Instrucciones:
1. Enumera todas las expresiones del testimonio sobre Consuelo que indican una duración o una fecha concreta.
2. Continúa el testimonio sobre la enfermedad de Consuelo a partir de su última oración.

Texto para analizar:
══════════

Estuvo casi tres semanas debatiéndose entre la vida y la muerte. Cuando salió de cuidados intensivos empezó a mover la mitad del cuerpo. Ya podía seguirme con la mirada y acariciar a los niños. Teníamos pronósticos optimistas.

Luego le hicieron procedimientos médicos que nos daban esperanza, pero Consuelo contrajo meningitis. Volvieron a hospitalizarla y el médico nos dijo que ya no había nada que hacer: que ella no era consciente y que no se recuperaría. Abría los ojos, pero no asociaba nada de lo que sucedía alrededor. En ese momento empezaron las decisiones difíciles.
Su padre y yo aceptamos el diagnóstico, pero su mamá siguió añorando un milagro. Por la habitación de mi esposa desfilaron desde especialistas traídos de Bogotá hasta charlatanes. ¡Qué no hicimos para encontrar una cura! Una vez estuvimos a punto de llevarla a Estados Unidos, pero nos dijeron que era una tontería después de que los neurólogos vieron los exámenes que les habíamos enviado.

Consuelo pasó ocho años en la casa hasta que me di cuenta de que era un error porque mis hijos estaban creciendo en un ambiente hospitalario. Entonces me la llevé a un centro especializado para que la cuidaran.

A veces me daba la impresión de que percibía lo que pasaba. Yo le decía: “Hola, Consuelo, ¿cómo estás?” y ella reaccionaba, en su rostro se asomaba una sonrisa. En mayo de 2010, cuando le conté que su mamá había muerto lloró durante dos días. Le rodaban lágrimas. Pero, insisto, quizás su sufrimiento eran elucubraciones mías. Uno no sabe hasta qué punto esto fue una reacción o un reflejo de un cerebro que quedó destruido.

Su salud se fue deteriorando. Primero colapsó su sistema de deglución. Llegué a pensar que dejar de comer era la única decisión que ella podía tomar, si es que tenía algún grado de conciencia.

══════════

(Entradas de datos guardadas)

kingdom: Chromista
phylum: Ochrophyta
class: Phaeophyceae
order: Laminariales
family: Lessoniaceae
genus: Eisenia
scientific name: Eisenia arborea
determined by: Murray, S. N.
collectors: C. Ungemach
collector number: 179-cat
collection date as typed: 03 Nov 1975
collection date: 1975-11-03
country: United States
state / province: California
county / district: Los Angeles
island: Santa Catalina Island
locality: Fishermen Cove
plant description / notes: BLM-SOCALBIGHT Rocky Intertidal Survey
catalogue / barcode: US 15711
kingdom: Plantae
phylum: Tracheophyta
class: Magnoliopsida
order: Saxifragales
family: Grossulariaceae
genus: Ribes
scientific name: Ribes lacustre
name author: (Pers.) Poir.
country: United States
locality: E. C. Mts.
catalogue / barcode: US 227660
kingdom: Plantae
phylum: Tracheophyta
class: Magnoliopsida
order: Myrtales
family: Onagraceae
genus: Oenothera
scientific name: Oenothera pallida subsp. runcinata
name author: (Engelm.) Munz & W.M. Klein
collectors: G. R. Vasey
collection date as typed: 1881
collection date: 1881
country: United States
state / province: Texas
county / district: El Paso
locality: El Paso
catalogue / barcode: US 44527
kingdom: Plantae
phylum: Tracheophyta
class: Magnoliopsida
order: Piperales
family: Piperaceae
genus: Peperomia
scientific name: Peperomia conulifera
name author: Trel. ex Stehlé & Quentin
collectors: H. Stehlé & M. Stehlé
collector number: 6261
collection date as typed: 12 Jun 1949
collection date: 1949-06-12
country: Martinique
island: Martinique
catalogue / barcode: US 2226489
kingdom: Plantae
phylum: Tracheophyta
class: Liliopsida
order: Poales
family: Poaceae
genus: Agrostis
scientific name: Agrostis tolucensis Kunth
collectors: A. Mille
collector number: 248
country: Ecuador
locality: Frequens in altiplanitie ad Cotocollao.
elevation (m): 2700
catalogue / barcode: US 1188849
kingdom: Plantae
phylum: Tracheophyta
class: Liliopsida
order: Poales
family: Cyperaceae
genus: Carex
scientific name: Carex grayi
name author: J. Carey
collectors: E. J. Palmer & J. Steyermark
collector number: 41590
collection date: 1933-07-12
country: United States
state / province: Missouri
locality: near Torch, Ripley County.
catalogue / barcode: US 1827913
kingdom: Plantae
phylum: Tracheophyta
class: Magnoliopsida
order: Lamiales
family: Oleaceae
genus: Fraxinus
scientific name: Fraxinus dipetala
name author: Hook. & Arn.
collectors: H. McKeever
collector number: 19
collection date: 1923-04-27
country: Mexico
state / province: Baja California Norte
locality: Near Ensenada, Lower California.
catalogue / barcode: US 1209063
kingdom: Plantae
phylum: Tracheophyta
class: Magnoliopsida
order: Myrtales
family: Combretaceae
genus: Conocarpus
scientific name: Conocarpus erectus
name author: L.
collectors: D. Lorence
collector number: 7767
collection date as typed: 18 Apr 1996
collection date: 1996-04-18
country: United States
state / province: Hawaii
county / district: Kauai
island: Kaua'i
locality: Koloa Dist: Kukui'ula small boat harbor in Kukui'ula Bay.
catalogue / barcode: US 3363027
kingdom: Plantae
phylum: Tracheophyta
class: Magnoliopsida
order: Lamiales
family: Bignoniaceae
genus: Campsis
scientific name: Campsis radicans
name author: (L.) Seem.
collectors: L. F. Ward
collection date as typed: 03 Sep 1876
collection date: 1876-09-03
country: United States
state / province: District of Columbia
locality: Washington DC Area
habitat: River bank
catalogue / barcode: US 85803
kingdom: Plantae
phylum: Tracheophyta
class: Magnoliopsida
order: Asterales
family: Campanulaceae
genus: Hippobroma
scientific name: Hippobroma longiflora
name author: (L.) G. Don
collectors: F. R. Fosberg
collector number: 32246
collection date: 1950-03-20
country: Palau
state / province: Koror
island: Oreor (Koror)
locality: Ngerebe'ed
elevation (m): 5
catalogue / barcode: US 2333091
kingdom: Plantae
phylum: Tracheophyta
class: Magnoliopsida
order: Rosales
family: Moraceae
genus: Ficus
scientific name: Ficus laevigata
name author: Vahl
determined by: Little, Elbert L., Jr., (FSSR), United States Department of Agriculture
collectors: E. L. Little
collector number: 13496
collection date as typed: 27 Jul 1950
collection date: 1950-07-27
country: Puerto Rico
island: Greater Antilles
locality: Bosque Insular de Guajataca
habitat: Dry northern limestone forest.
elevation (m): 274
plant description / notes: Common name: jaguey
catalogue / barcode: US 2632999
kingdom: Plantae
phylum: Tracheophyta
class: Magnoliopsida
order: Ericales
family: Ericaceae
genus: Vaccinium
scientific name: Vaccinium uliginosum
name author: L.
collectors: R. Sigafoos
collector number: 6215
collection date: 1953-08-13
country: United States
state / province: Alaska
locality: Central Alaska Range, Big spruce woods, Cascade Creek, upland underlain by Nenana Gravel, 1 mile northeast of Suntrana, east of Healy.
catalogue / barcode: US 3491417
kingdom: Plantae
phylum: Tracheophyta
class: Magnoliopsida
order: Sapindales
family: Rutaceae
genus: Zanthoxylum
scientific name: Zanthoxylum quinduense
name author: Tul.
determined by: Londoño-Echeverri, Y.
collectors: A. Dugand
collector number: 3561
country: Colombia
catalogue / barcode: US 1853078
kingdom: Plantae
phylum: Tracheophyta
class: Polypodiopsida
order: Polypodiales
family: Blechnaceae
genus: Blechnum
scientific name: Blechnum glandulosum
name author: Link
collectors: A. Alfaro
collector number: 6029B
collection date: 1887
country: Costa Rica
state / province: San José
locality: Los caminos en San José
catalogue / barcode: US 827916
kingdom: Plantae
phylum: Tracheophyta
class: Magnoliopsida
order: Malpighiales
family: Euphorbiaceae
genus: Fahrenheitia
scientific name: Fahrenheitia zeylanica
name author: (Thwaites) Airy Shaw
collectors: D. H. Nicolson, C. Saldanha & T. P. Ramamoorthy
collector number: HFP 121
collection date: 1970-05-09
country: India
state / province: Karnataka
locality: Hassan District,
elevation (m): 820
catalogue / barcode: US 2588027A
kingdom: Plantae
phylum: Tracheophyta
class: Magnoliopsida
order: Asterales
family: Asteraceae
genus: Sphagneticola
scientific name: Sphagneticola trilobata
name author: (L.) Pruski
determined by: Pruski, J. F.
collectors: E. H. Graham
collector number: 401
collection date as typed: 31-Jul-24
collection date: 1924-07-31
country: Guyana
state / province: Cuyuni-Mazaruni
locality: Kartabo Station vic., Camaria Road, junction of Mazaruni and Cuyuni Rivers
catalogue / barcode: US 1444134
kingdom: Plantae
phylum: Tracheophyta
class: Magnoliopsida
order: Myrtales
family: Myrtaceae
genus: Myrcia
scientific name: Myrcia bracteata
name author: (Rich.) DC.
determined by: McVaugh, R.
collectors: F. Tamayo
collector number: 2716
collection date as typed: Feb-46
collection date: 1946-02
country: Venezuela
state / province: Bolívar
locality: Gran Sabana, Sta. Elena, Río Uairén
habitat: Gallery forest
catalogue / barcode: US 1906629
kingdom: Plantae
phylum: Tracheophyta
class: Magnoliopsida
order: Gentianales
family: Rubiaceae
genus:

══════════

Respuestas por tarea:
1.
- casi tres semanas
- ocho años
- mayo de 2010
- dos días

2.
Mi suegra siempre le hablaba y le ponía música. Le dedicó sus últimos años y es posible que su compañía haya sido una de las principales razones para que Consuelo resistiera tanto tiempo. Una vez el médico Santiago Rojas visitó a mi esposa y me dijo que ella no iba a descansar hasta que su mamá lo hiciera.

Lidiar con su dolor, con la incertidumbre de adivinar si todavía quedaba algo de ella y con sus crisis médicas fue muy difícil para la familia, especialmente cuando la teníamos en la casa. Los doctores no escatimaban en cualquier procedimiento extremo y heroico para aplazar su muerte y no afrontar esa responsabilidad. Cuando le daban infecciones la hospitalizaban en cuidados intensivos, pero eso, en mi opinión, es ensañamiento médico.

Para mis hijos no ha sido nada fácil. Cristina en ese entonces era pequeña y no entendía lo que había pasado. Hoy está en 11 y es la mejor estudiante de su curso. Esteban, que estudia Derecho en la Universidad Javeriana, es el que más ha reflexionado sobre el tema. En estos días dijo que desde hacía 14 años se acostaba todas las noches pensando que su mamá estaba sufriendo, y la primera vez que durmió tranquilo fue cuando supo que ya se había ido. Juan José, el hijo de Consuelo de un matrimonio anterior, tenía 12 años en el momento de la tragedia. Él logró hacer su duelo y me ayudó con el de sus hermanos.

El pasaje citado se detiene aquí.